Now, that is consistent with Jesus’ usual way of handing someone a new challenge as soon as they’re free to take it up.
Because staying in the town that’s all stirred up and afraid of miracles – and trying to recover from the loss of their pigs – isn’t the easiest thing for the healed person to do.
Every day, his liberation is a reminder to his neighbors that their world has been upset – for better and for worse.
Every day, his hometown is a reminder to the healed man that he used to be captive to demons.
That has always bothered me a bit, about this story.
This miracle of Jesus is thoroughly untidy. Bits of the story go trailing along into the future, unresolved.
A lot more like healing and liberation in the everyday world you and I live in, than like liberation and healing in stories and songs and other gospels.
There’s a moment that marks the change, yes – but it’s a moment that either obscures or reveals a whole long and complex – backward, forward, around and around – process of becoming free, becoming whole.
When Jesus tells the liberated man to stay in the place where he lives, he also commands him to tell his story. To show what God has done.
To stay, and show, and tell, so that the reality of his liberation and healing stays alive in the community. So that as the community recovers from The Day The Pigs Drowned, their story is one of healing together from the uninvited liberating miracle, rather than of shock and dismay. Of changing together – steps forward, steps back – from a community used to demonic captivity into a community built around an experience of healing, around God’s work of transformation.
I suspect it’s necessary also for the man himself to learn how to be free, to be healed and whole, in the midst of a community that’s used to assuming he is broken and doesn’t belong – another process with lots of steps backward, forward, and around.
These days, you and I and the world we live in mostly don’t experience the forces of disruptive evil, the things that corrode and break our humanity, as “demons”. As external spirits that can be uprooted from within us, negotiate with God, and supernaturally seize livestock.
Those forces of corrosive evil, the dehumanizing and destructive tides of the world around us, still work to “possess” people; to keep us captive in inner torment, to isolate us, to create unconscious barriers to seeing our neighbors or strangers as beloved siblings in our human family.
And the miracles and transformations which heal us – which bring liberation and wholeness and reunion and the recognition of the face of God in the eyes of a stranger – are still disruptive.

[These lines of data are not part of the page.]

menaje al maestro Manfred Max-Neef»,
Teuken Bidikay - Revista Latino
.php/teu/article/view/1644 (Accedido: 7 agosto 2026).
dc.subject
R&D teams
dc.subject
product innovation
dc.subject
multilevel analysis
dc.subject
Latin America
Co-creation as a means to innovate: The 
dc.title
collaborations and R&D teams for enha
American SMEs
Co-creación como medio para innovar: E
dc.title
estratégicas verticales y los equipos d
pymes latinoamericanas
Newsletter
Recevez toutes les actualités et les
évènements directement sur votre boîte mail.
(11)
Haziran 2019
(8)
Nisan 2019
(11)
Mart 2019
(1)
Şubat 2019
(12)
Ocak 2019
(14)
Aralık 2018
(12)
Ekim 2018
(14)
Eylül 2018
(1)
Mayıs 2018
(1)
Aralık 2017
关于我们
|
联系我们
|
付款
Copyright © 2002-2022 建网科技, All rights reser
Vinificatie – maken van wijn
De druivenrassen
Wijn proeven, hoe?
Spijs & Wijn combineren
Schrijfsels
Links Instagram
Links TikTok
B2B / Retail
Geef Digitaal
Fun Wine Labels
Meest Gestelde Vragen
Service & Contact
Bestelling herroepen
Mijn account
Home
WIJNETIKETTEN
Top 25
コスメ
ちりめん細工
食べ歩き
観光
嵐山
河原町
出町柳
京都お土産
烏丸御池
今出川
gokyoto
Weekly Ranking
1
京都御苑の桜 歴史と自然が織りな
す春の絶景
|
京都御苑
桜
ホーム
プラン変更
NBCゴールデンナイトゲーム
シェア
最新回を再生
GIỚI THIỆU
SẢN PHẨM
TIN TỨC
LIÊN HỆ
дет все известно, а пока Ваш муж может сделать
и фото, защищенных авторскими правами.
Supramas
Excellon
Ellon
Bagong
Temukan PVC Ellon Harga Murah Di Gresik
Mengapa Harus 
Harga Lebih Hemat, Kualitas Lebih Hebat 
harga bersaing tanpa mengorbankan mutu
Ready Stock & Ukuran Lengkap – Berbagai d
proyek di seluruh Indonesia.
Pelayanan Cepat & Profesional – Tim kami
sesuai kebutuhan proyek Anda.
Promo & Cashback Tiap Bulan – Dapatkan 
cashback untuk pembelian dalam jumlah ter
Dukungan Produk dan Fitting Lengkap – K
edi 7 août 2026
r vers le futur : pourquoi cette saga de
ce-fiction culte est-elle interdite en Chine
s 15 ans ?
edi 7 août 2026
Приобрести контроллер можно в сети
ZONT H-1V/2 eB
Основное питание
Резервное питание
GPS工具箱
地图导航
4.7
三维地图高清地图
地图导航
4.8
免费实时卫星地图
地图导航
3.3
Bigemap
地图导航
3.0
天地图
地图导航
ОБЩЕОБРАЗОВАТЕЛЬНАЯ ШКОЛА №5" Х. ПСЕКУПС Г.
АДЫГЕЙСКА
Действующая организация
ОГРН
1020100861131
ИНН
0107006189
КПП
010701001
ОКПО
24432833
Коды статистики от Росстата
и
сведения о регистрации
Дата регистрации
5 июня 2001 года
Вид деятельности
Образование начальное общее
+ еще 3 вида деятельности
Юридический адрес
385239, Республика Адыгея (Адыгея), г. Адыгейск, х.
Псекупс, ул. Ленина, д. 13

Still tend to make us uncomfortable and anxious.
The experience of sudden relief and release can do that just as much as any experience of loss.
I would still like to be able to wave a magic wand, and get us all the way to our rebalanced, whole, free and holy selves in the same moment as healing begins. To skip all of the adjustment to liberation, all of the missteps and detours of reconciling relationships, of repairing the holes in ourselves, and supporting the healing of others. To go all the way immediately to the happily ever after we haven’t gotten to yet.

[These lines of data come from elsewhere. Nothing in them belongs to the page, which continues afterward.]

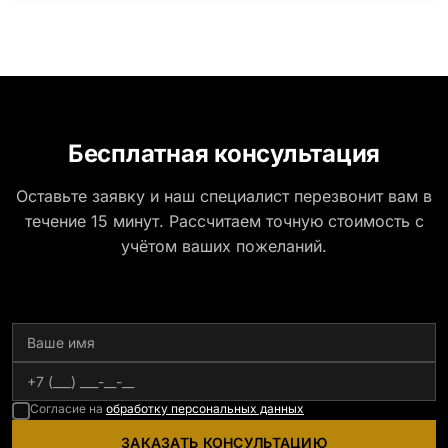
Шокша (Россия, Карелия) и т.д. Цена указана на
минимальные стандартные размеры: Стела: 80x40x5
Тумба: 12x60x15
Бесплатная консультация
Оставьте заявку и наш специалист перезвонит вам в
течение 15 минут. Рассчитаем точную стоимость с
учётом ваших пожеланий.
Согласие на
обработку персональных данных
ЗАКАЗАТЬ КОНСУЛЬТАЦИЮ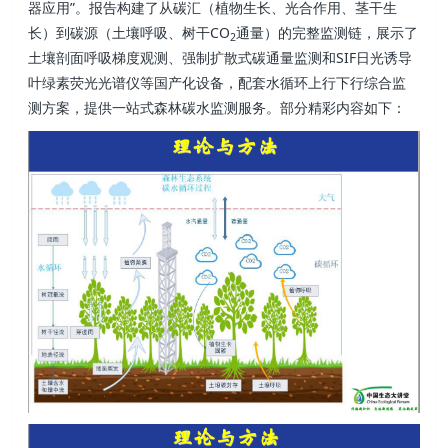
器应用”。报告构建了从碳汇（植物生长、光合作用、茎干生
长）到碳源（土壤呼吸、树干CO
通量）的完整监测链，展示了
2
土壤剖面呼吸梯度观测、强制扩散式碳通量监测和SIF日光诱导
叶绿素荧光光谱仪等国产化设备，配套水循环上行下行综合监
测方案，提供一站式森林碳水监测服务。
部分精彩内容如下：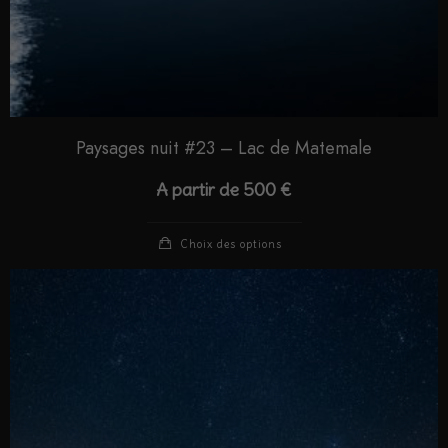
Paysages nuit #23 – Lac de Matemale
A partir de
500
€
Choix des options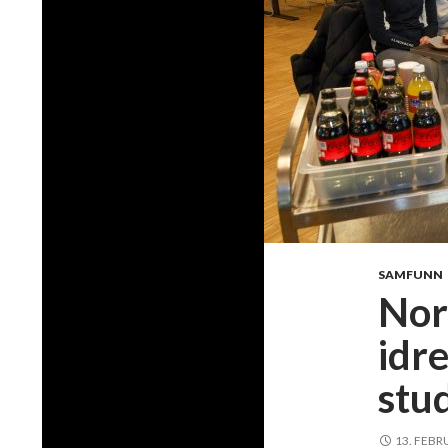
SAMFUNN
Nor
idr
stu
13. FEBR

But one lesson of the Day the Pigs Drowned,
one lesson of Juneteenth,
is that “all at once” never really happens.
Not even with the miracles of God.
That when we are set free, when we witness others set free, we will need to keep alive that uncomfortable but hope-filled moment for all the long days of change – backward and forward and around – that lead to a whole, healthy, sustained freedom.
We need to tell our stories; to wake up day-by-day and remember; to continually integrate salvation, healing, liberation into who we are – as a community, as individuals.
We need to keep remembering, and responding, to those moments that mark a transformation still unfolding.
So mark your calendars – not just last Thursday, not just this Sunday – but mark your calendars every day, to remember and respond to God’s constant work among us, making us step-by-step holy, and whole, and free.